ABOUT THIS TASK — Could you set down exactly the lines of the data below, starting at the one that holds "For every layout" and ending at the one that holds "Page size: 1275x1650.", both included, and only those?

#####

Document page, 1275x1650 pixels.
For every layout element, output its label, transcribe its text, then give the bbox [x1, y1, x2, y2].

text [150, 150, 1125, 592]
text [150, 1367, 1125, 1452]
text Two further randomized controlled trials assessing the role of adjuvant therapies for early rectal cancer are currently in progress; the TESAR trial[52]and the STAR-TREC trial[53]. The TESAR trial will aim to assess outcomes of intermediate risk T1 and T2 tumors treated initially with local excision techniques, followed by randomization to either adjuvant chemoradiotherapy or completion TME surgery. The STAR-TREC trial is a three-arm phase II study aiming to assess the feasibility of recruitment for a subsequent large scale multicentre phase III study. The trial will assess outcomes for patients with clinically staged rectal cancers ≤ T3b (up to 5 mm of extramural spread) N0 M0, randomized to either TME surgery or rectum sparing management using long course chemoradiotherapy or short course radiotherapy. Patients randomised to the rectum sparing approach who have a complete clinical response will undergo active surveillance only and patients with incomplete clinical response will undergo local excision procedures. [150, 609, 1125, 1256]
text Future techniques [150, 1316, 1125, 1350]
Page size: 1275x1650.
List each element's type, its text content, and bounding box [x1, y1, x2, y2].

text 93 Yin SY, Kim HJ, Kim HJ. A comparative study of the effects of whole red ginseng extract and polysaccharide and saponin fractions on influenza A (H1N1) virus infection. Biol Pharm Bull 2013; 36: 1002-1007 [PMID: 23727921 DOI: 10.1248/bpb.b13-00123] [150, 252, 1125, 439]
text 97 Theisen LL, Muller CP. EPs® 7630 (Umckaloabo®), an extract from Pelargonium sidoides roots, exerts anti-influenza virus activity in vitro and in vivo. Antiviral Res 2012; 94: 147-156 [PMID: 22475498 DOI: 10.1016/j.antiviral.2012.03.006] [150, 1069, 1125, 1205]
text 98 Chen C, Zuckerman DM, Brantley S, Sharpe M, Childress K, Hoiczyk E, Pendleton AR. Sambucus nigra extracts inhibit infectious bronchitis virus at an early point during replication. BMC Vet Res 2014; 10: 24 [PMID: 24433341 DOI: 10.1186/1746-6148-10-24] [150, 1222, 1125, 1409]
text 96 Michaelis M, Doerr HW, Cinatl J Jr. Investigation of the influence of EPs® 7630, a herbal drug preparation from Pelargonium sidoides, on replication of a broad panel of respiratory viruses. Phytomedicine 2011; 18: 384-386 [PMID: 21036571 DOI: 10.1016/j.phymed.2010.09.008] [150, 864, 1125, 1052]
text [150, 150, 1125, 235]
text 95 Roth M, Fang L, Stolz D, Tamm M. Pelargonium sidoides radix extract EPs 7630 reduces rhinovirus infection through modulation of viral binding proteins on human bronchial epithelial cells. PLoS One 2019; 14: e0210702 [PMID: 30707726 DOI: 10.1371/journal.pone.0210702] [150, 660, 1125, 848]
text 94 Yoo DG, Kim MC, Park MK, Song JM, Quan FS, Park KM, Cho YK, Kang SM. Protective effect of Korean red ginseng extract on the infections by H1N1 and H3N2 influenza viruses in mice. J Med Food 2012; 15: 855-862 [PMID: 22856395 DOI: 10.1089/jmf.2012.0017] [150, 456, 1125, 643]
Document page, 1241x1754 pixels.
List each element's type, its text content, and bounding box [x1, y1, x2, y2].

#####

RESPONSE BOX —
For every layout element, output its label, transcribe its text, then give the bbox [x1, y1, x2, y2].

text [150, 150, 1125, 592]
text [150, 1367, 1125, 1452]
text Two further randomized controlled trials assessing the role of adjuvant therapies for early rectal cancer are currently in progress; the TESAR trial[52]and the STAR-TREC trial[53]. The TESAR trial will aim to assess outcomes of intermediate risk T1 and T2 tumors treated initially with local excision techniques, followed by randomization to either adjuvant chemoradiotherapy or completion TME surgery. The STAR-TREC trial is a three-arm phase II study aiming to assess the feasibility of recruitment for a subsequent large scale multicentre phase III study. The trial will assess outcomes for patients with clinically staged rectal cancers ≤ T3b (up to 5 mm of extramural spread) N0 M0, randomized to either TME surgery or rectum sparing management using long course chemoradiotherapy or short course radiotherapy. Patients randomised to the rectum sparing approach who have a complete clinical response will undergo active surveillance only and patients with incomplete clinical response will undergo local excision procedures. [150, 609, 1125, 1256]
text Future techniques [150, 1316, 1125, 1350]
Page size: 1275x1650.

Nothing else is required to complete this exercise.